- [Brief]:
Give back each entry unchanged, minus pictures.

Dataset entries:
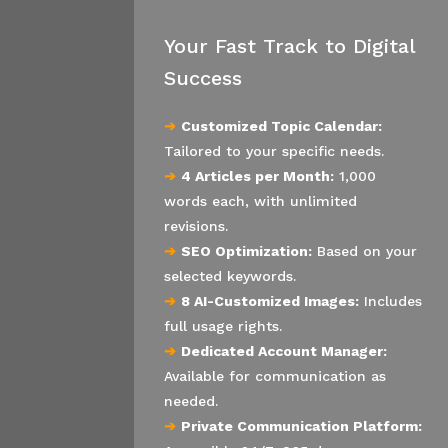
Your Fast Track to Digital
Success
➔
Customized Topic Calendar:
Tailored to your specific needs.
➔
4 Articles per Month:
1,000
words each, with unlimited
revisions.
➔
SEO Optimization:
Based on your
selected keywords.
➔
8 AI-Customized Images:
Includes
full usage rights.
➔
Dedicated Account Manager:
Available for communication as
needed.
➔
Private Communication Platform:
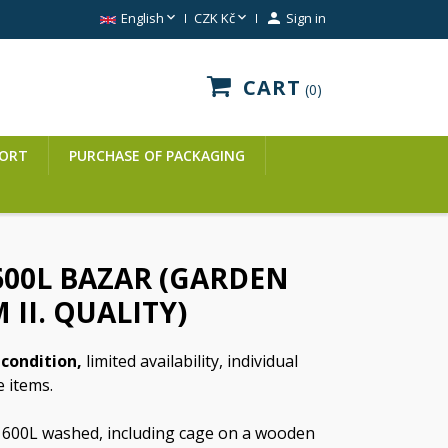


English
CZK Kč

Sign in
CART
0
ORT
PURCHASE OF PACKAGING
600L BAZAR (GARDEN
 II. QUALITY)
condition,
limited availability, individual
e items.
 600L washed, including cage on a wooden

- [Answer box]:
Your Fast Track to Digital
Success
➔
Customized Topic Calendar:
Tailored to your specific needs.
➔
4 Articles per Month:
1,000
words each, with unlimited
revisions.
➔
SEO Optimization:
Based on your
selected keywords.
➔
8 AI-Customized Images:
Includes
full usage rights.
➔
Dedicated Account Manager:
Available for communication as
needed.
➔
Private Communication Platform:


English
CZK Kč

Sign in
CART
0
ORT
PURCHASE OF PACKAGING
600L BAZAR (GARDEN
 II. QUALITY)
condition,
limited availability, individual
e items.
 600L washed, including cage on a wooden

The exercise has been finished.